Even the official Rawlings MLB batting helmets aren't touted as fail-safe protection against balls traveling above 100 mph. When the isoBLOX cap was approved in January, MLB said it met a safety standard at 83 mph -- which was determined to be the average speed of liners reaching the mound.

Panko said about 70 MLB pitchers -- including a few who have been hit by liners -- have received custom-fitted isoBLOX caps to review and test. The caps, according to Panko, add close to six ounces to a standard 4.6-ounce official MLB New Era cap, and the width increase from the approximately one-quarter of an inch standard ranges from half-an-inch in the front to three-quarters of an inch on the sides, which he said are the critical regions for protection.

Cobb is now an endorser for the isoBLOX product being marketed to youth league and softball players, but his disinclination to wear its MLB product on the mound illustrates the current gap between approval and acceptance.

"I haven't had the courage to make a huge adjustment and introduce something new," said Cobb, who added that he didn't receive the padded cap until late in the spring and that the isoBLOX product for MLB pitchers is significantly "more cumbersome" than what's used for children because of the need for protection at far greater speeds.

"We're doing everything we can to refine the cap to where pitchers feel comfortable with it and it's not a distraction," Panko said. "Obviously, widespread adoption is our long-term goal."

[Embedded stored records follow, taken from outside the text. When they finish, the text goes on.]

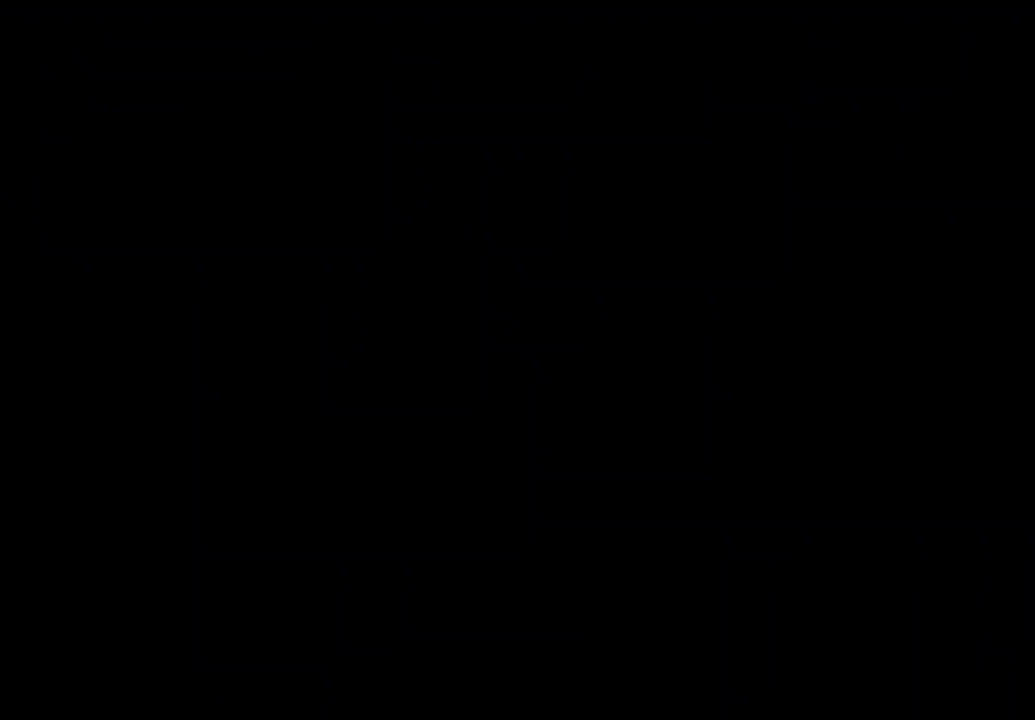
{"dt_ms": 500, "buttons": ["Z"], "left_stick": "up-right", "events": [[67, "Z", "down"]]}
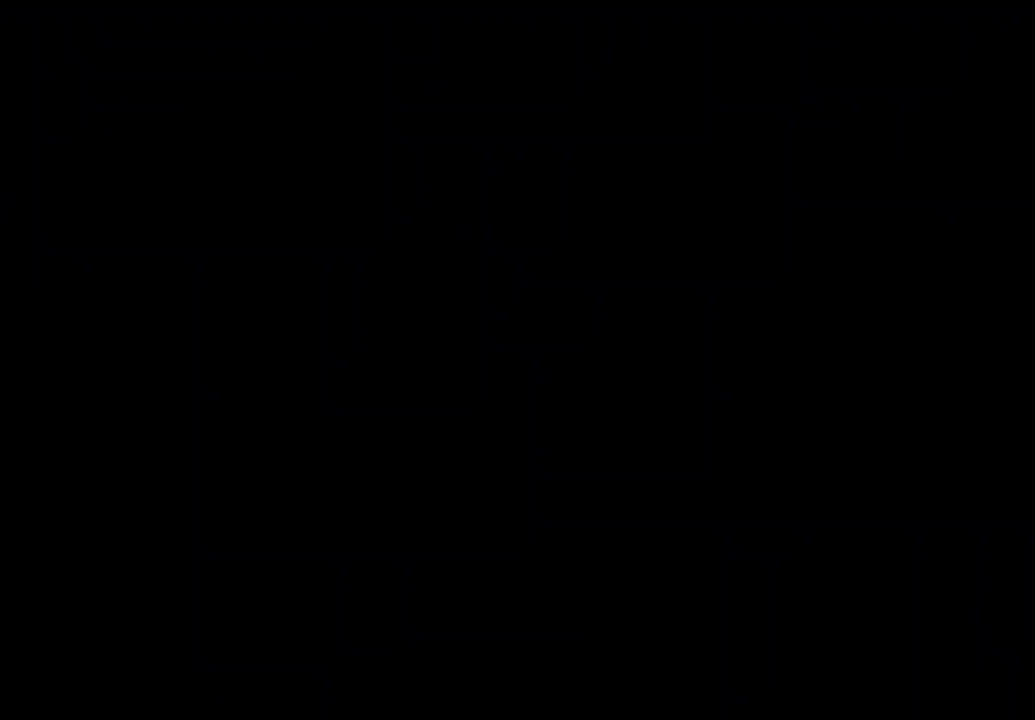
{"dt_ms": 500, "buttons": ["Z"], "left_stick": "center", "events": [[433, "left_stick", "center"]]}
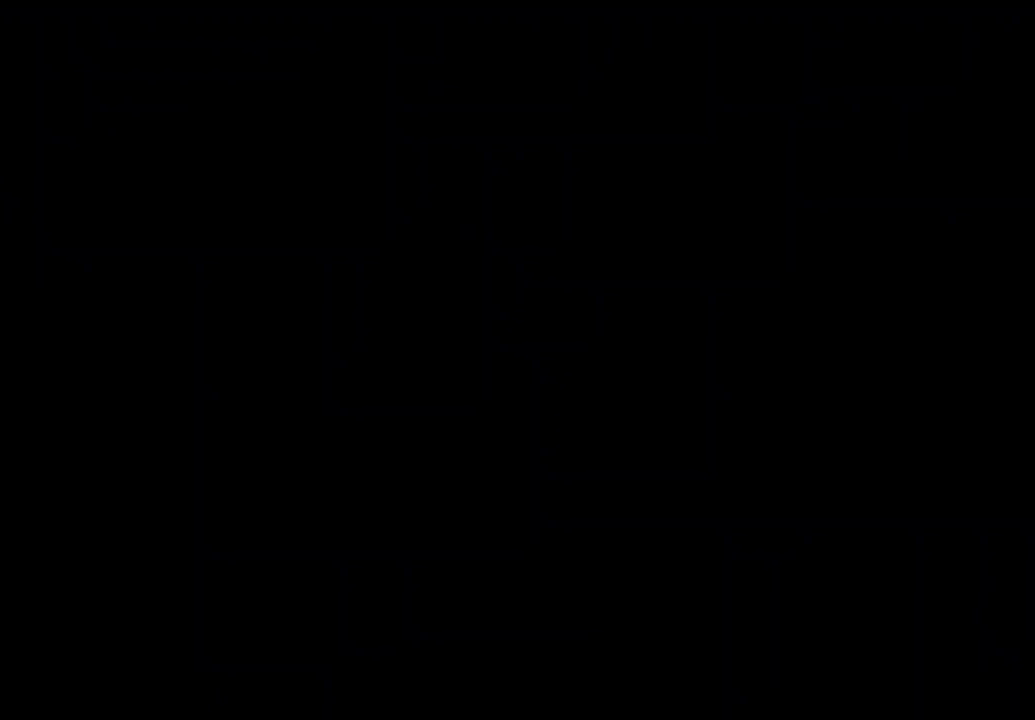
{"dt_ms": 500, "buttons": ["Z"], "left_stick": "center", "events": []}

As for the new MLB/MLBPA project with Boombang, MLB executive vice president Dan Halem said he hopes to receive substantive recommendations in the offseason that could soon generate new products from manufacturers for consideration.

When asked his reaction to the new MLB/MLBPA effort, Cobb said, "It proves that everybody is putting their differences aside to make real progress together."

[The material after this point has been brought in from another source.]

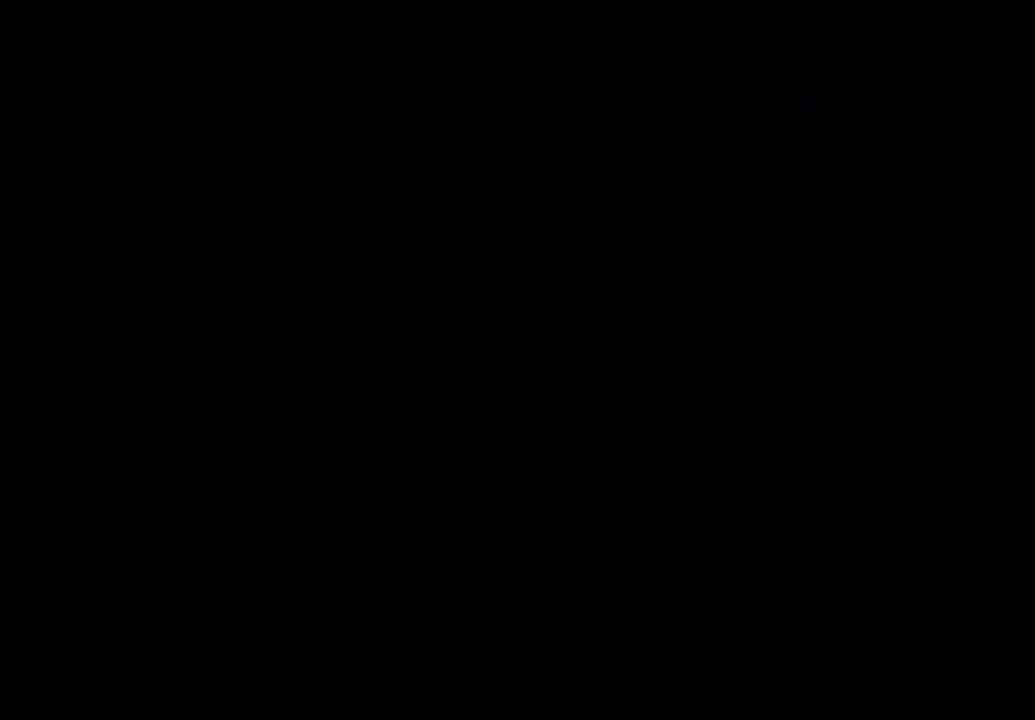
{"dt_ms": 500, "buttons": ["Z"], "left_stick": "center", "events": []}
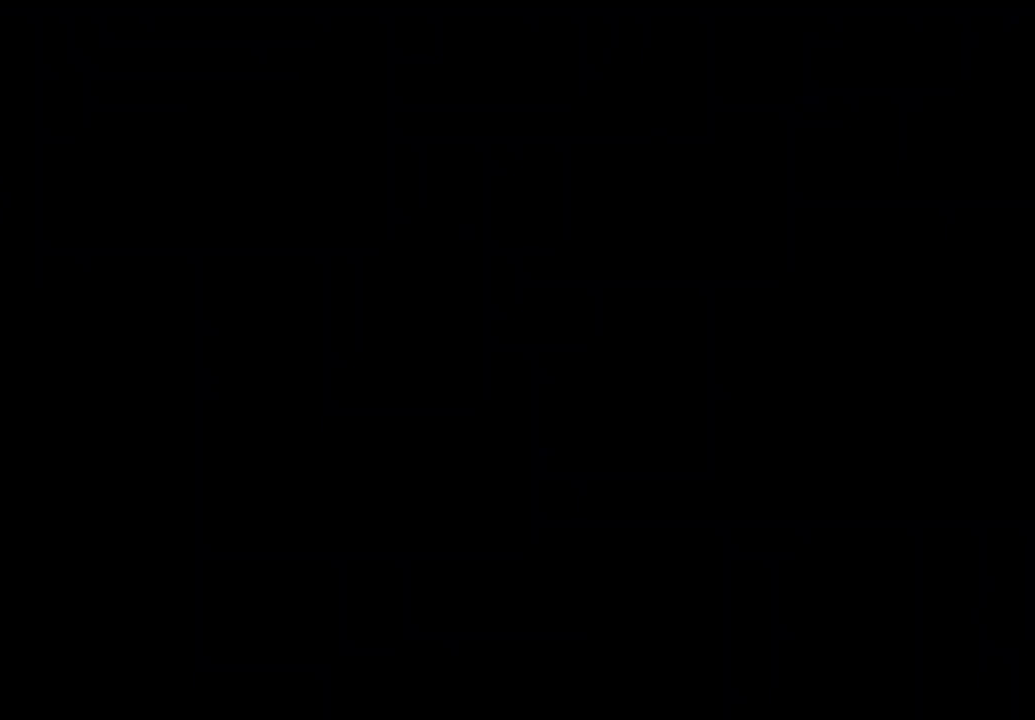
{"dt_ms": 500, "buttons": ["Z"], "left_stick": "center", "events": []}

MLB and the players' association previously worked with Boombang to devise measures such as a "wrap" to improve the safety of maple bats.

Many acknowledge that for protective headgear among pitchers to become a common sight, it will take improved products and early delivery of an important message.

According to Kaye, "The answer at this time is to build upon the progress made in recent years to significantly accelerate culture change around brain safety in youth sports."